Voilà donc une fondation reconnue d'utilité publique, qui peut, avec de l'argent public, se payer les meilleurs avocats de Paris pour paralyser la recherche française. Dans ces conditions, je ne vois pas comment on parviendra un jour à porter le pourcentage de tentatives de fécondation in vitro qui aboutissent à une naissance au-delà de 20 %. Nous n'avons aucune chance de progresser sans une recherche digne de ce nom.

Je vous invite à réfléchir aux 150 000 embryons que l'on détruit, alors qu'ils pourraient parfaitement servir à la recherche. Les Français sont des gens sérieux et je vous mets au défi de me citer un seul scandale qui ait éclaboussé, ces quarante dernières années, l'une des disciplines médicales les plus réglementées et les plus surveillées.

J'entends les idéologues prédire que le DPI va déboucher sur une sélection des enfants « sur catalogue », avec possibilité de choisir la couleur de leurs yeux ou leur quotient intellectuel. Mais arrêtons cette langue de bois et pensons aux couples qui attendent. Pensons aussi aux soixante-deux équipes de recherche françaises qui sont obligées de constater que, dans les appels à projets de l'Agence nationale de la recherche (ANR), n'apparaissent jamais ni le mot embryon, ni le mot gamète, ni le mot reproduction.
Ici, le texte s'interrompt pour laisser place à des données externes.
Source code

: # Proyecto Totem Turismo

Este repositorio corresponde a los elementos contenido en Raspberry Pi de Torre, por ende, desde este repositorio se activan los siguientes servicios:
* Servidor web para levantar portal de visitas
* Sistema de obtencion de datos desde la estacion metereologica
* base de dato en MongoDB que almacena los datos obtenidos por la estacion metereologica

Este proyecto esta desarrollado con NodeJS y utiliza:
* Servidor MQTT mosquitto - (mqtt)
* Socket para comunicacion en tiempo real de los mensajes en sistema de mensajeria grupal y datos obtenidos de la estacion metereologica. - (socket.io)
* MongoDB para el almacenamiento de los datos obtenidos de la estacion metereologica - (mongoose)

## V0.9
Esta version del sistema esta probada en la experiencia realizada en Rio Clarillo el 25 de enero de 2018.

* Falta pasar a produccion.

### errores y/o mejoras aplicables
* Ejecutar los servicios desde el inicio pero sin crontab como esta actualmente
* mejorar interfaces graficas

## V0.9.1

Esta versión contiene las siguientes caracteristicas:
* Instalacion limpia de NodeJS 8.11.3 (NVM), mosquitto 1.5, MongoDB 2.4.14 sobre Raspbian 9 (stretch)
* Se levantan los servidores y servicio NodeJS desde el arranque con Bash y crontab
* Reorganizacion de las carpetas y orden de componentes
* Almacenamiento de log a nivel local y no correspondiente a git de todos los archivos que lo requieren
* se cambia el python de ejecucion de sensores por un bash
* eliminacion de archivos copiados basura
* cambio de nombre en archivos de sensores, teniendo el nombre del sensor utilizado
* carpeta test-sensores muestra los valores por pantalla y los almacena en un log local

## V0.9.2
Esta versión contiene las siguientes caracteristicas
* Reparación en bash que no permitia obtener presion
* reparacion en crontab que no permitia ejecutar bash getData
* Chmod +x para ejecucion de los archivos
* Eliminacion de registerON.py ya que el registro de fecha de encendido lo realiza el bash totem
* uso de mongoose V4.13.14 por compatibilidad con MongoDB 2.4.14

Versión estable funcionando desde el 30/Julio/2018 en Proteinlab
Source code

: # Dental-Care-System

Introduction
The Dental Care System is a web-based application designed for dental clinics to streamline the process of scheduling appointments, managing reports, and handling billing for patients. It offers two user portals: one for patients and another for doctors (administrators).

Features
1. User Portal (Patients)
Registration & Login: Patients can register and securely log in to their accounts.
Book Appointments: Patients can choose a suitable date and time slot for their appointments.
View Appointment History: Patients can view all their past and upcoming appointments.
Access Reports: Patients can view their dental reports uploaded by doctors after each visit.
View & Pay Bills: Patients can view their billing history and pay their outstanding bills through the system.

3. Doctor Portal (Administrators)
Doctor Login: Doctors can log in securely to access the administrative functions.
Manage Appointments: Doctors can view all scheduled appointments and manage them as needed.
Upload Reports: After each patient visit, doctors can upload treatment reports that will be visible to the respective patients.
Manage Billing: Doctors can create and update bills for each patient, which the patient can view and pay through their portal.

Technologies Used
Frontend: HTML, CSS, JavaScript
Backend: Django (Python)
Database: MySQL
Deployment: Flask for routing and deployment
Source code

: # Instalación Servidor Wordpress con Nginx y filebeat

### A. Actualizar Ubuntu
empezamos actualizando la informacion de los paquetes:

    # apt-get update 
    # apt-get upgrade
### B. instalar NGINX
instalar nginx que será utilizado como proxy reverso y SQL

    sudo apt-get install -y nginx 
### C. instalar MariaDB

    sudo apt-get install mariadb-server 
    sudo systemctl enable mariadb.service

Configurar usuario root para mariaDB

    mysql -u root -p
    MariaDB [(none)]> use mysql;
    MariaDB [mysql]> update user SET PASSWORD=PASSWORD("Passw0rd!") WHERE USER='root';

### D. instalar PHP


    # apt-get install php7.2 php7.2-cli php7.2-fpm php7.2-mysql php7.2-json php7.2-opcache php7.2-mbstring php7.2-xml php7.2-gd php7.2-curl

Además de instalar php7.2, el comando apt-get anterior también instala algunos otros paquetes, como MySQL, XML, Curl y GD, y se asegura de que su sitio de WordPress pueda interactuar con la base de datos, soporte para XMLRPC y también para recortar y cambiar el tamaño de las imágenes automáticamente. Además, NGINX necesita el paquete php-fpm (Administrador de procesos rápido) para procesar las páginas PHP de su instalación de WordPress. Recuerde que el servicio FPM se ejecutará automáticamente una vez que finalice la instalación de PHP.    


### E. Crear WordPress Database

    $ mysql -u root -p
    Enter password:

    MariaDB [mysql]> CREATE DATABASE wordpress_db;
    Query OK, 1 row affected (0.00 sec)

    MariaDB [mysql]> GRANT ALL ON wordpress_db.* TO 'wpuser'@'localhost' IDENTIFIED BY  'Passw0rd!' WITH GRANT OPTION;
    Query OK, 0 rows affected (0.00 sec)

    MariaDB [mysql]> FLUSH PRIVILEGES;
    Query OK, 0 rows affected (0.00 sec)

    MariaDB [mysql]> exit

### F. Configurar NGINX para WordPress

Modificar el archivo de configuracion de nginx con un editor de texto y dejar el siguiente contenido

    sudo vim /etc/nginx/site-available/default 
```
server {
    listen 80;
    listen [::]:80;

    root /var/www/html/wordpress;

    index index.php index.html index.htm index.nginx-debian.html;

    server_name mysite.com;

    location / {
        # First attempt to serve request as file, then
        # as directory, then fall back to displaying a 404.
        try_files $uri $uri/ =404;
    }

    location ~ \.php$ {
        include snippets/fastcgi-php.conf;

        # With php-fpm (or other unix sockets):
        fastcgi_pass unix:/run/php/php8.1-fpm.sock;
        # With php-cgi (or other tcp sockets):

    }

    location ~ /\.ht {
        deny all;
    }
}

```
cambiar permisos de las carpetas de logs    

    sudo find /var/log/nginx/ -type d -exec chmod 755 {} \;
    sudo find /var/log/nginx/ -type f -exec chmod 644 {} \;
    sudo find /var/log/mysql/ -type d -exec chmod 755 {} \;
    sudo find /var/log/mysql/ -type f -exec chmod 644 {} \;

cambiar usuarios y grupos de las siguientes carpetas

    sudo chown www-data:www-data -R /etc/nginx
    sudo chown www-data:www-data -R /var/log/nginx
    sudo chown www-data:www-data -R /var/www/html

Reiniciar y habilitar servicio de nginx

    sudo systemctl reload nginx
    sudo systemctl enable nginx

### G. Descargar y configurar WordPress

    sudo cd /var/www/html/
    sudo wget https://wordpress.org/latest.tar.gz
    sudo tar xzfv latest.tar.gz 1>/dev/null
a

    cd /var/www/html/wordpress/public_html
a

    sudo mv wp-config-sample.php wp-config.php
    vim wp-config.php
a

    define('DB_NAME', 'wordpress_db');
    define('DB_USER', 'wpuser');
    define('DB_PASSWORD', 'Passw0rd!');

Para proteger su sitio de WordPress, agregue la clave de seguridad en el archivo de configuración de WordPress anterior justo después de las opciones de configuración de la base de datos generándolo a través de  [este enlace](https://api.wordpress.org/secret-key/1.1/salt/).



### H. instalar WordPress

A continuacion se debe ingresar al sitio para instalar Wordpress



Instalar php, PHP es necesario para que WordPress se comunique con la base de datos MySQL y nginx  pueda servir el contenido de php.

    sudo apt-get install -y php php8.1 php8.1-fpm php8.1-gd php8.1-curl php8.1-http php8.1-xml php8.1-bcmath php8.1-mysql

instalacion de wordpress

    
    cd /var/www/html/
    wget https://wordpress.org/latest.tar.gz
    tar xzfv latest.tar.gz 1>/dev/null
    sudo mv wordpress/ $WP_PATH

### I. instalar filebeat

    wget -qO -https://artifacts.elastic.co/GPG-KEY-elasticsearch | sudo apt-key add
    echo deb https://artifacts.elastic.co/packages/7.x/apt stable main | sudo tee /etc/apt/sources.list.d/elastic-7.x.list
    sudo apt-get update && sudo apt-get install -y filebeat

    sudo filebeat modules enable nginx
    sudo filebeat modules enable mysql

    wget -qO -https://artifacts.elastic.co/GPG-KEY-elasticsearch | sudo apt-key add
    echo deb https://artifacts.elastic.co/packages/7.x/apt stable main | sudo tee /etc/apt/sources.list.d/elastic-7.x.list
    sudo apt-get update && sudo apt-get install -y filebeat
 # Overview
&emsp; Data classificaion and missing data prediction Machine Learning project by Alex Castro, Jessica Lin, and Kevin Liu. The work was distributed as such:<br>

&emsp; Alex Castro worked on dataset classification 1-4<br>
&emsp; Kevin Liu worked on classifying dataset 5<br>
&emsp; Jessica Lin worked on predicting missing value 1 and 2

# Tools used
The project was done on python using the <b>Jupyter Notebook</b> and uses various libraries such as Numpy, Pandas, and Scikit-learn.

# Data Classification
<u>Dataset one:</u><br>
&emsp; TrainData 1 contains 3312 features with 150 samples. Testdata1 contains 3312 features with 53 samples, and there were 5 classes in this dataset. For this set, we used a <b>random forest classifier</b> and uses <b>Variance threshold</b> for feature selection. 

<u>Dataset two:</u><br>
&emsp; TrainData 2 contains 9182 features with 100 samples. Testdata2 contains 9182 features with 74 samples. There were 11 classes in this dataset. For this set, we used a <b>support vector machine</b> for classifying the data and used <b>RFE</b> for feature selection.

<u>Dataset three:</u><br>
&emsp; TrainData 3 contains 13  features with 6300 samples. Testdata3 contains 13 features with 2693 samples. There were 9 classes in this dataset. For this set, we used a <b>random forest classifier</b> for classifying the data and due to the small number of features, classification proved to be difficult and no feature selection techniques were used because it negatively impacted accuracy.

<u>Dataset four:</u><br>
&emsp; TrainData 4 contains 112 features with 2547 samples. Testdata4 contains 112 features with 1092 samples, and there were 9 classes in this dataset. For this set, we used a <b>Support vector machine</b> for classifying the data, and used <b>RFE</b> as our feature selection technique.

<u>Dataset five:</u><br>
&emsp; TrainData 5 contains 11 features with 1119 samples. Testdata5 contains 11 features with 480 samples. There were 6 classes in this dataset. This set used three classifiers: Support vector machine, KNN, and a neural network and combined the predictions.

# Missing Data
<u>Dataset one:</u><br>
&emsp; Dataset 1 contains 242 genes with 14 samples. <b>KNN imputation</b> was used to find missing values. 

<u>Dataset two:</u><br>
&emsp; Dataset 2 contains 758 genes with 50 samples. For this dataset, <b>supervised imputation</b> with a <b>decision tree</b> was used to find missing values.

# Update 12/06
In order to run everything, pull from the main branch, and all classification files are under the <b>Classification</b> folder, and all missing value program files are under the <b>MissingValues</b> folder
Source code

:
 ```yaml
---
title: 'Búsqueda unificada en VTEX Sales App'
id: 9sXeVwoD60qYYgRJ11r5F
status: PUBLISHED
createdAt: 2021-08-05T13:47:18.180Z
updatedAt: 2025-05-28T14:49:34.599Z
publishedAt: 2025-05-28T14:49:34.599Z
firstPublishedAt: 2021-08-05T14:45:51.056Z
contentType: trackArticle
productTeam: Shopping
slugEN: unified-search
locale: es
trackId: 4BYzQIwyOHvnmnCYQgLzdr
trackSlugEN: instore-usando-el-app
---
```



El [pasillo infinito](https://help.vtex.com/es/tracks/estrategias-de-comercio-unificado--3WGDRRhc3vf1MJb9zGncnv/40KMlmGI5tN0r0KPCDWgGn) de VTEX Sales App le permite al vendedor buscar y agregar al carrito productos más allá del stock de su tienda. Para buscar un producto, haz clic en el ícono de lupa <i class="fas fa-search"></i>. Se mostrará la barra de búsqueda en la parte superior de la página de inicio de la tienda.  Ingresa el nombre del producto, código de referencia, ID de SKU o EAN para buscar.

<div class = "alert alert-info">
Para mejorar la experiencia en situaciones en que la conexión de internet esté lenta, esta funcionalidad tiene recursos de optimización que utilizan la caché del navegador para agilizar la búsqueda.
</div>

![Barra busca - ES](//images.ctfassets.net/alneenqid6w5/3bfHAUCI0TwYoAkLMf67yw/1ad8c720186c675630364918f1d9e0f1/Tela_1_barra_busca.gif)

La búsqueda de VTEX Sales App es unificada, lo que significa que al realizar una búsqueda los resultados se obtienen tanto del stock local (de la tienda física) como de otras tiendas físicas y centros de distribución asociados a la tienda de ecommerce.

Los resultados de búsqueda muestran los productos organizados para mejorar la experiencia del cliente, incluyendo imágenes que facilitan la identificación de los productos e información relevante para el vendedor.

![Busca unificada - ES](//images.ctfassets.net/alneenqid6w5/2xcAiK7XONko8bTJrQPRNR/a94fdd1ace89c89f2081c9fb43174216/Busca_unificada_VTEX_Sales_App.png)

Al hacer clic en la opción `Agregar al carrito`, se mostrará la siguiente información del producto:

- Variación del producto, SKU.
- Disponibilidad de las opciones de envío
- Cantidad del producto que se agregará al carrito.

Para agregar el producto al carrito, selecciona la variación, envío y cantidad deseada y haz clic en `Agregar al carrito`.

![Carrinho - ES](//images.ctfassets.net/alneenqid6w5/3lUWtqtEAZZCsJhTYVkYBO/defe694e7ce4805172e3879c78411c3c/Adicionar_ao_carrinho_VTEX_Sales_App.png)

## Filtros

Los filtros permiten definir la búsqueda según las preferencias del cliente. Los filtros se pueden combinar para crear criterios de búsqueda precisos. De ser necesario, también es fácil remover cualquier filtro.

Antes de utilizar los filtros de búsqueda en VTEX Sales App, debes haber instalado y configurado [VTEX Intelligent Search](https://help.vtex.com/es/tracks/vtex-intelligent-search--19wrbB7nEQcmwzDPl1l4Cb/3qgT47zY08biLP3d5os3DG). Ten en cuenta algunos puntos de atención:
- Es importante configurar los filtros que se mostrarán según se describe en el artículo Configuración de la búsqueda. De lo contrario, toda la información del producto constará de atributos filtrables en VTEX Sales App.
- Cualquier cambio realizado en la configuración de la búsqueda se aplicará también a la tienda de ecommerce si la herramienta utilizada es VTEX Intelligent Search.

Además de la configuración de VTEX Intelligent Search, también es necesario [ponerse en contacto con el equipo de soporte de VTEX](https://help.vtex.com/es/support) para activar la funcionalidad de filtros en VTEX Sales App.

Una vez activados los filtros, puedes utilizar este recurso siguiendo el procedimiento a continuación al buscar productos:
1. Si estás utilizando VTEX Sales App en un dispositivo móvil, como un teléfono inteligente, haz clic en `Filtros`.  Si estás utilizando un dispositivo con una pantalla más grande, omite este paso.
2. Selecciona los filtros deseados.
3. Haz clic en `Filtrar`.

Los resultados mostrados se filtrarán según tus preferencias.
M. Philippe Berta vous le confirmera : cela nous oblige à consacrer notre temps à chercher et à négocier des financements. On nous parle de conflits d'intérêts, mais si mon unité INSERM fonctionne aujourd'hui, c'est davantage grâce à des crédits non institutionnels que grâce à des crédits institutionnels. Voilà la situation de la recherche aujourd'hui. Or, pour faire de la recherche, il ne suffit pas d'avoir une bonne idée, il faut aussi avoir des moyens humains et financiers.